Das Oberverwaltungsgericht begründet nicht ausreichend, weshalb es nach mehr als einjähriger Prüfung zu der Einschätzung gelangt, die "gebotene Prüfung" des Verhaltens der staatlichen Wettanbieter könne "der Senat in dem auf eine lediglich summarische Überprüfung ausgerichteten Verfahren des vorläufigen Rechtsschutzes nicht" vornehmen. Hierzu sei eine "umfängliche Aufklärung" und eine "komplexe Bewertung" notwendig, die einem Hauptsacheverfahren vorbehalten bleiben müsse. Warum das vom Beschwerdeführer im Beschwerdeverfahren vorgelegte umfangreiche Tatsachenmaterial für die erforderliche Prüfung anhand der vom Europäischen Gerichtshof entwickelten Kriterien nicht ausreichen soll, wird nicht ausgeführt. Dies wäre aber insbesondere wegen der Dauer des Beschwerdeverfahrens zu begründen gewesen.

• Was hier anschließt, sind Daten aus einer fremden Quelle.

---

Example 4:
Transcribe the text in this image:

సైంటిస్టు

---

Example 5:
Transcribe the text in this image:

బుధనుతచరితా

Weil dem Oberverwaltungsgericht eine sichere Prognose über die Erfolgsaussichten des Widerspruchs des Beschwerdeführers nicht möglich erschien, musste es über die Beschwerde des Beschwerdeführers anhand einer Interessenabwägung entscheiden. Auch diese Abwägung wird den Anforderungen, die Art. 19 Abs. 4 GG an einen effektiven Eilrechtsschutz stellt, nicht gerecht. Das Oberverwaltungsgericht geht jedenfalls bei der Einstellung der Interessen des Beschwerdeführers in die Abwägung erkennbar von unrichtigen Voraussetzungen aus. Wenn das Gericht ausführt, es bleibe dem Beschwerdeführer unbenommen, Wetten mit Veranstaltern zu vermitteln, die eine Genehmigung nach dem nordrhein-westfälischen Sportwettengesetz besäßen, ignoriert es, dass der Beschwerdeführer mehrfach und - soweit ersichtlich - unbestritten vorgetragen hat, dass er beim einzigen in Nordrhein-Westfalen zugelassenen Anbieter von Sportwetten, West-Lotto, vergeblich versucht habe, eine Vermittlungslizenz zu bekommen.

4.
Der angegriffene Beschluss des Oberverwaltungsgerichts beruht auf dem festgestellten Verfassungsverstoß. Es ist nicht auszuschließen, dass das Gericht bei hinreichender Berücksichtigung der sich aus Art. 19 Abs. 4 GG ergebenden Vorgaben zu einer anderen, dem Beschwerdeführer günstigeren Entscheidung gelangt wäre.

5.
Die Kammer hebt deshalb nach § 93 c Abs. 2 in Verbindung mit § 95 Abs. 2 BVerfGG den Beschluss des Oberverwaltungsgerichts auf und verweist die Sache an dieses zurück.

6.
Soweit der Beschwerdeführer den Beschluss des Verwaltungsgerichts und die Anordnung der sofortigen Vollziehung des Bescheids vom 14. Oktober 2002 angreift, liegen die Annahmevoraussetzungen des § 93 a Abs. 2 BVerfGG nicht vor. Von einer Begründung wird insoweit gemäß § 93 d Abs. 1 Satz 3 BVerfGG abgesehen.

III.

Mit dieser Entscheidung erledigt sich zugleich der Antrag auf Erlass einer einstweiligen Anordnung.

IV.

Die Entscheidung über die Auslagenerstattung beruht auf § 34 a Abs. 2 und 3 BVerfGG.

Diese Entscheidung ist unanfechtbar (§ 93 d Abs. 1 Satz 2 BVerfGG).